(Data extracted from a collection)
[Start of section]
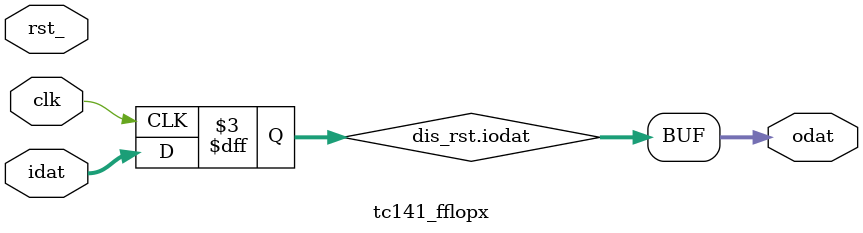
<source format=v>

module tc141_fflopx
    (
     clk,
     rst_,
     idat,
     odat
     );

parameter WIDTH = 8;
parameter RESET_VALUE = {WIDTH{1'b0}};
parameter RESET_ENB   = 0;

input   clk, rst_;

input  [WIDTH-1:0] idat;

output [WIDTH-1:0] odat;
//reg    [WIDTH-1:0] odat = RESET_VALUE;

generate
if(RESET_ENB==1)
    begin : enb_rst
    (* keep = "true" *)reg    [WIDTH-1:0] iodat = RESET_VALUE;
    assign             odat = iodat;
    
    always @ (posedge clk or posedge rst_)
        begin
        if(rst_)iodat <= RESET_VALUE;
        else    iodat <= idat;
        end
    end
else
    begin : dis_rst
    (* keep = "true" *)reg    [WIDTH-1:0] iodat = RESET_VALUE;
    assign             odat = iodat;
    
    always @ (posedge clk)
        begin
        iodat <= idat;
        end
    end
endgenerate

endmodule

</source>
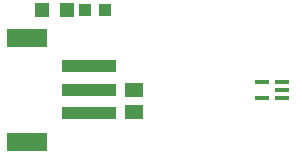
<source format=gbr>
G04 EAGLE Gerber RS-274X export*
G75*
%MOMM*%
%FSLAX34Y34*%
%LPD*%
%INSolderpaste Top*%
%IPPOS*%
%AMOC8*
5,1,8,0,0,1.08239X$1,22.5*%
G01*
%ADD10R,1.500000X1.240000*%
%ADD11R,1.200000X1.200000*%
%ADD12R,1.075000X1.000000*%
%ADD13R,4.600000X1.000000*%
%ADD14R,3.400000X1.600000*%
%ADD15R,1.150000X0.350000*%


D10*
X111760Y88875D03*
X111760Y69875D03*
D11*
X33950Y156210D03*
X54950Y156210D03*
D12*
X70240Y156210D03*
X87240Y156210D03*
D13*
X73355Y68900D03*
X73355Y88900D03*
D14*
X21355Y44900D03*
X21355Y132900D03*
D13*
X73355Y108900D03*
D15*
X237100Y82400D03*
X237100Y88900D03*
X237100Y95400D03*
X220100Y95400D03*
X220100Y82400D03*
M02*

</source>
[End of section]
EXERCISE REQUIREMENTS - In repeating the lines above, keep the wording exact and leave every picture out.

ANSWER FOR THIS EXERCISE -
<source format=v>

module tc141_fflopx
    (
     clk,
     rst_,
     idat,
     odat
     );

parameter WIDTH = 8;
parameter RESET_VALUE = {WIDTH{1'b0}};
parameter RESET_ENB   = 0;

input   clk, rst_;

input  [WIDTH-1:0] idat;

output [WIDTH-1:0] odat;
//reg    [WIDTH-1:0] odat = RESET_VALUE;

generate
if(RESET_ENB==1)
    begin : enb_rst
    (* keep = "true" *)reg    [WIDTH-1:0] iodat = RESET_VALUE;
    assign             odat = iodat;
    
    always @ (posedge clk or posedge rst_)
        begin
        if(rst_)iodat <= RESET_VALUE;
        else    iodat <= idat;
        end
    end
else
    begin : dis_rst
    (* keep = "true" *)reg    [WIDTH-1:0] iodat = RESET_VALUE;
    assign             odat = iodat;
    
    always @ (posedge clk)
        begin
        iodat <= idat;
        end
    end
endgenerate

endmodule

</source>
<source format=gbr>
G04 EAGLE Gerber RS-274X export*
G75*
%MOMM*%
%FSLAX34Y34*%
%LPD*%
%INSolderpaste Top*%
%IPPOS*%
%AMOC8*
5,1,8,0,0,1.08239X$1,22.5*%
G01*
%ADD10R,1.500000X1.240000*%
%ADD11R,1.200000X1.200000*%
%ADD12R,1.075000X1.000000*%
%ADD13R,4.600000X1.000000*%
%ADD14R,3.400000X1.600000*%
%ADD15R,1.150000X0.350000*%


D10*
X111760Y88875D03*
X111760Y69875D03*
D11*
X33950Y156210D03*
X54950Y156210D03*
D12*
X70240Y156210D03*
X87240Y156210D03*
D13*
X73355Y68900D03*
X73355Y88900D03*
D14*
X21355Y44900D03*
X21355Y132900D03*
D13*
X73355Y108900D03*
D15*
X237100Y82400D03*
X237100Y88900D03*
X237100Y95400D03*
X220100Y95400D03*
X220100Y82400D03*
M02*

</source>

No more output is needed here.